Tuesday, November 06, 2007
But I am so burned out on the whole thing. To stay competitive on Etsy not only does one have to keep prices pretty low to compete with all the inexpensive reproductions but now one must keep listing or renewing at least four or five times a day it seems just to get seen by new buyers. And now there is a $7 a day Category Showcase that looks a lot like a feature that was free back in Beta. And this of course makes the newly listed pieces even harder to find. It is expensive and tiring and I refuse to buy a Showcase spot.
The promotion is so much work. Making the work itself is such a small part of it. Then there is the scanning, backing up the high resolution version and uploading a low resolution image, listing and then promoting and networking. There are so many social networking sites now that I am feeling very overwhelmed by all of them. I have yet to scan a good part of the pieces I did not this past weekend but the weekend before. And now the burnout there is starting to translate into my work.
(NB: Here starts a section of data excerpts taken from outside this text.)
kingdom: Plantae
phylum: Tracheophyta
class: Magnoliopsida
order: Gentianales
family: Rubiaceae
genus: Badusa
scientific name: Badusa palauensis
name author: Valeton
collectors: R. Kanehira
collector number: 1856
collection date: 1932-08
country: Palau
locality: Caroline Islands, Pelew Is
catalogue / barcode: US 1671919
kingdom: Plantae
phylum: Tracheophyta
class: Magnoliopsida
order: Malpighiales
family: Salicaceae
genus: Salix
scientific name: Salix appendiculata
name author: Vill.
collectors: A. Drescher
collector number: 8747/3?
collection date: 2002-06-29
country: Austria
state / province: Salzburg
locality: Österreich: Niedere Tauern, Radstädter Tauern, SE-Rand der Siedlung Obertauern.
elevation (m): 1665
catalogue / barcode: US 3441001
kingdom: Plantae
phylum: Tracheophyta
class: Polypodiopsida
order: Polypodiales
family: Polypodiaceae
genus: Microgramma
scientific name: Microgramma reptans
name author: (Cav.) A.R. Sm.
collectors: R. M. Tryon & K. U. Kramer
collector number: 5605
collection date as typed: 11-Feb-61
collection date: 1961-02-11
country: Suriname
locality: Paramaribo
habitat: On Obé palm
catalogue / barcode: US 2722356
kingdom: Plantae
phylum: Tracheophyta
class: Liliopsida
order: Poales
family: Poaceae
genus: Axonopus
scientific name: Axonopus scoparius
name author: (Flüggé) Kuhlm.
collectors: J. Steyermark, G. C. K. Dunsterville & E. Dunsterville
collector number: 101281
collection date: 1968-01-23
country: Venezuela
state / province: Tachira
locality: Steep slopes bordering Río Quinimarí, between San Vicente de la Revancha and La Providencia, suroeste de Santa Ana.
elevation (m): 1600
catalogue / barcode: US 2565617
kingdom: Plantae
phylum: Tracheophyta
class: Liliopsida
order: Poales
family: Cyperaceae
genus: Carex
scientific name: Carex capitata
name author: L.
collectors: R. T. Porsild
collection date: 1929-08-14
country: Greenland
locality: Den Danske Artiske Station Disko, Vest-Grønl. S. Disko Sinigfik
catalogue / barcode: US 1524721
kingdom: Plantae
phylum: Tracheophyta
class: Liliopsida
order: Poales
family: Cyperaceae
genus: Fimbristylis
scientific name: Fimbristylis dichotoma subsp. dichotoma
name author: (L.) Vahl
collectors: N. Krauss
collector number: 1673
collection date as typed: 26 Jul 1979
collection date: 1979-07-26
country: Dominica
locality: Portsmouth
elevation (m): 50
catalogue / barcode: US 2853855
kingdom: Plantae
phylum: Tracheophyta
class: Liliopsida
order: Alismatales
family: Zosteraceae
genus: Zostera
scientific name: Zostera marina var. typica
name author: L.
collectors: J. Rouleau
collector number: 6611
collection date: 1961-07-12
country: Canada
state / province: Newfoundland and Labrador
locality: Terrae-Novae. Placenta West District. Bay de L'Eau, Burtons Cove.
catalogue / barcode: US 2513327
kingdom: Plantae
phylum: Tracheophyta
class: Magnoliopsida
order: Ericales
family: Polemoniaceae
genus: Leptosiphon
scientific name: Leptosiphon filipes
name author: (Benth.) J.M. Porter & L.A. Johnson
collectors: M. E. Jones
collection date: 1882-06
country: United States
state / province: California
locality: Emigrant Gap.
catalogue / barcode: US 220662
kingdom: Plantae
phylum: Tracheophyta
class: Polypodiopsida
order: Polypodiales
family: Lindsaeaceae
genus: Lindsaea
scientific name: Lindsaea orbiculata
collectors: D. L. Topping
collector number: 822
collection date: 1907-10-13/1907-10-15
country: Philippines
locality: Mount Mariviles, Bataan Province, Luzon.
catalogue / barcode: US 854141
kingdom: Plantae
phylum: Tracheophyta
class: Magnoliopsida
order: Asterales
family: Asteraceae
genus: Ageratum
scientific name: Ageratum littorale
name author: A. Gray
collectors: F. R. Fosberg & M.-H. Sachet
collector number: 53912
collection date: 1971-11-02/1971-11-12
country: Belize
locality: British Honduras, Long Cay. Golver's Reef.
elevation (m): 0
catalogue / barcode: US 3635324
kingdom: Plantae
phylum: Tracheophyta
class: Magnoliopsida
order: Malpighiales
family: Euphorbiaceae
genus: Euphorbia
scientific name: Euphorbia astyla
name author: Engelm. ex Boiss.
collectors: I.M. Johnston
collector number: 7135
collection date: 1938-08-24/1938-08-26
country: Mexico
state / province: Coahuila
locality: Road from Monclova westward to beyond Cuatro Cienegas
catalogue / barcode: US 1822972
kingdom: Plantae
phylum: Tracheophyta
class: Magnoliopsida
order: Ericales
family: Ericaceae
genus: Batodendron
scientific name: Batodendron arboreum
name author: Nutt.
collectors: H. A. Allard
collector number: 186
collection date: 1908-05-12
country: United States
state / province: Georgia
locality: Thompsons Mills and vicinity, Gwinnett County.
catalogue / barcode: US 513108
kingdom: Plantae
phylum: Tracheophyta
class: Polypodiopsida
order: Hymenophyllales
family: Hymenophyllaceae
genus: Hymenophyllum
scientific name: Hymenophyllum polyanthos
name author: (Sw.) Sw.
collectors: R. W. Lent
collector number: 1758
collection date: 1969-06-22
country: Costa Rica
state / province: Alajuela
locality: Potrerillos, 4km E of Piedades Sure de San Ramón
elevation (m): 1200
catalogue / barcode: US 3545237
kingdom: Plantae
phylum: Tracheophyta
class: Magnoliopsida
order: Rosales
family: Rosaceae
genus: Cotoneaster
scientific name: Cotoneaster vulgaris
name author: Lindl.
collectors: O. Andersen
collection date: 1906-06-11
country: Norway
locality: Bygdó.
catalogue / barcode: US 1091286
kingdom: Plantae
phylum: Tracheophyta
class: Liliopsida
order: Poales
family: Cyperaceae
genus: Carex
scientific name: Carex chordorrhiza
I gave this piece to my father's wife to give to my sister for her room. She also took a piece to hang in their house. And Liz took a piece the day before. I don't normally give away my work but I couldn't say no, especially to Sara. Giving one to my father's wife was weird since it was her that took down the painting I did (that won various awards) in high school many years ago.
My poor little sister was crying so much when they left yesterday she threw up grape juice in our hall. I felt so bad for her and yes, I did cry after they left. I hope my father saw that coming to Boston isn't so bad after all so they visit again. I want to go to Chicago as soon as we can. Seeing the new great grandparents is first on our list of people for us to visit.